Cooper Medical School of Rowan University, Camden, New Jersey, USA.
Division of Genetics, Cooper University Healthcare, Camden, New Jersey, USA.
Clin Genet. 2024 Oct;106(4):518-524. doi: 10.1111/cge.14578. Epub 2024 Jun 18.
The p21-activated kinase (PAK) family of proteins regulates various processes requiring dynamic cytoskeleton organization such as cell adhesion, migration, proliferation, and apoptosis. Among the six members of the protein family, PAK2 is specifically involved in apoptosis, angiogenesis, or the development of endothelial cells. We report a novel de novo heterozygous missense PAK2 variant, p.(Thr406Met), found in a newborn with clinical manifestations of Knobloch syndrome. In vitro experiments indicated that this and another reported variant, p.(Asp425Asn), result in substantially impaired protein kinase activity. Similar findings were described previously for the PAK2 p.(Glu435Lys) variant found in two siblings with proposed Knobloch syndrome type 2 (KNO2). These new variants support the association of PAK2 kinase deficiency with a second, autosomal dominant form of Knobloch syndrome: KNO2.
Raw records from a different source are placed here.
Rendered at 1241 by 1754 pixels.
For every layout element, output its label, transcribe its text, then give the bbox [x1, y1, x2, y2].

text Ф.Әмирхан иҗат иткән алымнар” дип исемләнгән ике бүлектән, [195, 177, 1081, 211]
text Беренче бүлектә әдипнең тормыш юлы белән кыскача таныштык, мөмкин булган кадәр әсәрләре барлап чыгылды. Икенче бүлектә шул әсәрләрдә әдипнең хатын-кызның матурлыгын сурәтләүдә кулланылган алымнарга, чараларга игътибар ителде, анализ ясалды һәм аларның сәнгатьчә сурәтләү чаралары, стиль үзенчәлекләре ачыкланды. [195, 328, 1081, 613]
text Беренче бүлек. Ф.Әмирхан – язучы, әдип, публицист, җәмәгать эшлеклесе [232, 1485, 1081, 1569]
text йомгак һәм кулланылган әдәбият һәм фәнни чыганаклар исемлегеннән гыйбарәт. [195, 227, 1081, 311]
p21 激活激酶 (PAK) 家族蛋白调节多种需要动态细胞骨架组织的过程,如细胞黏附、迁移、增殖和凋亡。在该蛋白家族的六个成员中,PAK2 特别参与凋亡、血管生成或内皮细胞的发育。我们报告了一种新的从头杂合错义 PAK2 变体,p.(Thr406Met),在一个具有 Knobloch 综合征临床表现的新生儿中发现。体外实验表明,该变体和另一个报道的变体,p.(Asp425Asn),导致激酶活性显著受损。先前在具有拟议的 Knobloch 综合征 2 型 (KNO2) 的两个兄弟姐妹中发现的 PAK2 p.(Glu435Lys) 变体也描述了类似的发现。这些新变体支持 PAK2 激酶缺陷与 Knobloch 综合征的第二种常染色体显性形式的关联:KNO2。